### Prompt
Repeat the entries beneath in their entirety, precisely as given.

[[ Information, beginning ]]

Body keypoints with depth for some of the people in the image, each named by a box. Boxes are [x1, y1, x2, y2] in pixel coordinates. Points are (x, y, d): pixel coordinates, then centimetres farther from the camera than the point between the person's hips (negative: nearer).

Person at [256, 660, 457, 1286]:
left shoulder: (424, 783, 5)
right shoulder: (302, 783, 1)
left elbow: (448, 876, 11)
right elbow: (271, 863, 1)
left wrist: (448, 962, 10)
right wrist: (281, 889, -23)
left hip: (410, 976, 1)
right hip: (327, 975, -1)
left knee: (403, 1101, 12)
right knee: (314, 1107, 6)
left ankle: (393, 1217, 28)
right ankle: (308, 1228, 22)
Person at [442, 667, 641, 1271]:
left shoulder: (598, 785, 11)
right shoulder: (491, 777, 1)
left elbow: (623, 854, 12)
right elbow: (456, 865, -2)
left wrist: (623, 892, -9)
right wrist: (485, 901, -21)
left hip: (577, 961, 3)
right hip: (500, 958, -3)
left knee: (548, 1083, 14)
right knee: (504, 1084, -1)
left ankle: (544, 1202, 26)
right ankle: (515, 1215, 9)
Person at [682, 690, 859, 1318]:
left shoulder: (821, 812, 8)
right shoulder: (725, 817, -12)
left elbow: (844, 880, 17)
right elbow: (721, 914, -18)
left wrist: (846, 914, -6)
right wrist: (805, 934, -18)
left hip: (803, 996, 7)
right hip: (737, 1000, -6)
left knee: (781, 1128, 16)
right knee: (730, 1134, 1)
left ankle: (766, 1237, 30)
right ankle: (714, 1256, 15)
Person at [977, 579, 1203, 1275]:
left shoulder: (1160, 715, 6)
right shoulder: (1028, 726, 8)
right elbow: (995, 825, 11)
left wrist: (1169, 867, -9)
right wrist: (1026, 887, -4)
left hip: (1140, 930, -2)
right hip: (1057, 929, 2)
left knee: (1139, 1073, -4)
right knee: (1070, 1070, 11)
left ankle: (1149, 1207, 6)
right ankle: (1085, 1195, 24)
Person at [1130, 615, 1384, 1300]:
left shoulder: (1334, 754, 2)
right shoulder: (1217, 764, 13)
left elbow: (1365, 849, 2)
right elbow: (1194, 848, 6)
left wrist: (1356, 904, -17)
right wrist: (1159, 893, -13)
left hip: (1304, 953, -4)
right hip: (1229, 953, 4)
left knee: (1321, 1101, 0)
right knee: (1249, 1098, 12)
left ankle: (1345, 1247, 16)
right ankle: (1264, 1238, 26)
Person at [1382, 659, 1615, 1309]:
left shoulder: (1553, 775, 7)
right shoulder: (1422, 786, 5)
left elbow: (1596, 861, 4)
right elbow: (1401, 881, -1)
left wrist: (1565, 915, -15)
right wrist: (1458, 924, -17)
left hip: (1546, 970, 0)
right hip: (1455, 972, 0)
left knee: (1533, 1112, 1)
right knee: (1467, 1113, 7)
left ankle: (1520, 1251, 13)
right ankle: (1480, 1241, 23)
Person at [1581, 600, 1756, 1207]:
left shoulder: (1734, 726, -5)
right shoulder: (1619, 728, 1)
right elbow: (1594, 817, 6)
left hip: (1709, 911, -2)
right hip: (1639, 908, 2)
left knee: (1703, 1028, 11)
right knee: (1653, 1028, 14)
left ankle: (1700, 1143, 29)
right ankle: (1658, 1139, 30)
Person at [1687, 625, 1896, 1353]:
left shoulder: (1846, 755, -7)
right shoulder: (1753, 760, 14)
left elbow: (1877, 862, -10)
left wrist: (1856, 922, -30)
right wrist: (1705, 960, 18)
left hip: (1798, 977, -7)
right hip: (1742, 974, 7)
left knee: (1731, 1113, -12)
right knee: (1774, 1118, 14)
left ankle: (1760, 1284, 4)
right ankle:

[[ Information, end ]]

### Problem solution
Body keypoints with depth for some of the people in the image, each named by a box. Boxes are [x1, y1, x2, y2] in pixel coordinates. Points are (x, y, d): pixel coordinates, then centimetres farther from the camera than the point between the person's hips (negative: nearer).

Person at [256, 660, 457, 1286]:
left shoulder: (424, 783, 5)
right shoulder: (302, 783, 1)
left elbow: (448, 876, 11)
right elbow: (271, 863, 1)
left wrist: (448, 962, 10)
right wrist: (281, 889, -23)
left hip: (410, 976, 1)
right hip: (327, 975, -1)
left knee: (403, 1101, 12)
right knee: (314, 1107, 6)
left ankle: (393, 1217, 28)
right ankle: (308, 1228, 22)
Person at [442, 667, 641, 1271]:
left shoulder: (598, 785, 11)
right shoulder: (491, 777, 1)
left elbow: (623, 854, 12)
right elbow: (456, 865, -2)
left wrist: (623, 892, -9)
right wrist: (485, 901, -21)
left hip: (577, 961, 3)
right hip: (500, 958, -3)
left knee: (548, 1083, 14)
right knee: (504, 1084, -1)
left ankle: (544, 1202, 26)
right ankle: (515, 1215, 9)
Person at [682, 690, 859, 1318]:
left shoulder: (821, 812, 8)
right shoulder: (725, 817, -12)
left elbow: (844, 880, 17)
right elbow: (721, 914, -18)
left wrist: (846, 914, -6)
right wrist: (805, 934, -18)
left hip: (803, 996, 7)
right hip: (737, 1000, -6)
left knee: (781, 1128, 16)
right knee: (730, 1134, 1)
left ankle: (766, 1237, 30)
right ankle: (714, 1256, 15)
Person at [977, 579, 1203, 1275]:
left shoulder: (1160, 715, 6)
right shoulder: (1028, 726, 8)
right elbow: (995, 825, 11)
left wrist: (1169, 867, -9)
right wrist: (1026, 887, -4)
left hip: (1140, 930, -2)
right hip: (1057, 929, 2)
left knee: (1139, 1073, -4)
right knee: (1070, 1070, 11)
left ankle: (1149, 1207, 6)
right ankle: (1085, 1195, 24)
Person at [1130, 615, 1384, 1300]:
left shoulder: (1334, 754, 2)
right shoulder: (1217, 764, 13)
left elbow: (1365, 849, 2)
right elbow: (1194, 848, 6)
left wrist: (1356, 904, -17)
right wrist: (1159, 893, -13)
left hip: (1304, 953, -4)
right hip: (1229, 953, 4)
left knee: (1321, 1101, 0)
right knee: (1249, 1098, 12)
left ankle: (1345, 1247, 16)
right ankle: (1264, 1238, 26)
Person at [1382, 659, 1615, 1309]:
left shoulder: (1553, 775, 7)
right shoulder: (1422, 786, 5)
left elbow: (1596, 861, 4)
right elbow: (1401, 881, -1)
left wrist: (1565, 915, -15)
right wrist: (1458, 924, -17)
left hip: (1546, 970, 0)
right hip: (1455, 972, 0)
left knee: (1533, 1112, 1)
right knee: (1467, 1113, 7)
left ankle: (1520, 1251, 13)
right ankle: (1480, 1241, 23)
Person at [1581, 600, 1756, 1207]:
left shoulder: (1734, 726, -5)
right shoulder: (1619, 728, 1)
right elbow: (1594, 817, 6)
left hip: (1709, 911, -2)
right hip: (1639, 908, 2)
left knee: (1703, 1028, 11)
right knee: (1653, 1028, 14)
left ankle: (1700, 1143, 29)
right ankle: (1658, 1139, 30)
Person at [1687, 625, 1896, 1353]:
left shoulder: (1846, 755, -7)
right shoulder: (1753, 760, 14)
left elbow: (1877, 862, -10)
left wrist: (1856, 922, -30)
right wrist: (1705, 960, 18)
left hip: (1798, 977, -7)
right hip: (1742, 974, 7)
left knee: (1731, 1113, -12)
right knee: (1774, 1118, 14)
left ankle: (1760, 1284, 4)
right ankle:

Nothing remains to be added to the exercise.